Recorded information below:

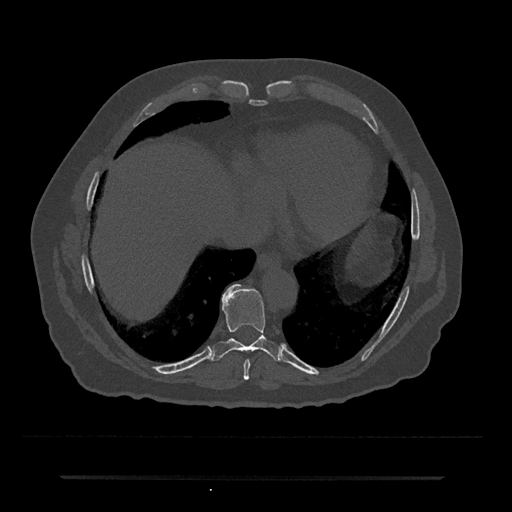
CT including the spine, one axial slice. Slice 284 of 797 in the series (ordered by position). Reconstruction kernel Br40s/3. 120 kVp. Bone window (W 1800 / L 400 HU). 512 × 512 image matrix. Male patient, age 69 years. Case-level facts recorded for this patient, not image findings: primary cancer: prostate.
Annotated regions visible in this slice (semi-automatic segmentation, software-assisted and operator-edited):
- T8 vertebra: bounding box [x1, y1, x2, y2] px = [244, 359, 250, 380]
- T9 vertebra: [212, 284, 282, 362]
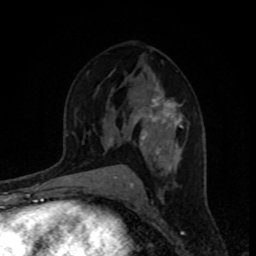
Breast MRI, one axial slice; slice 52 of 80 in the series (ordered by position); cropped to one breast; dynamic contrast-enhanced series, time point 2 of 8 at this slice position (early post-contrast); 1.5 T; TE 4.2 ms, TR 7 ms; 2 mm slice thickness; 256 × 256 image matrix, field of view 160 × 160 mm. Female patient.
Annotated regions visible in this slice (semi-automatic segmentation, software-assisted and operator-edited):
- enhancing-tissue mask used for the functional tumour volume (all voxels passing the contrast-enhancement thresholds inside the analysis volume; usually the tumour): bounding box (x1, y1, x2, y2) in pixels: (109, 83, 183, 171)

End of Recorded information.

=== What you are asked to do ===
Each entry above is to be written out exactly. The pictures stay out.

=== Solution to the problem ===
CT including the spine, one axial slice. Slice 284 of 797 in the series (ordered by position). Reconstruction kernel Br40s/3. 120 kVp. Bone window (W 1800 / L 400 HU). 512 × 512 image matrix. Male patient, age 69 years. Case-level facts recorded for this patient, not image findings: primary cancer: prostate.
Annotated regions visible in this slice (semi-automatic segmentation, software-assisted and operator-edited):
- T8 vertebra: bounding box [x1, y1, x2, y2] px = [244, 359, 250, 380]
- T9 vertebra: [212, 284, 282, 362]
Breast MRI, one axial slice; slice 52 of 80 in the series (ordered by position); cropped to one breast; dynamic contrast-enhanced series, time point 2 of 8 at this slice position (early post-contrast); 1.5 T; TE 4.2 ms, TR 7 ms; 2 mm slice thickness; 256 × 256 image matrix, field of view 160 × 160 mm. Female patient.
Annotated regions visible in this slice (semi-automatic segmentation, software-assisted and operator-edited):
- enhancing-tissue mask used for the functional tumour volume (all voxels passing the contrast-enhancement thresholds inside the analysis volume; usually the tumour): bounding box (x1, y1, x2, y2) in pixels: (109, 83, 183, 171)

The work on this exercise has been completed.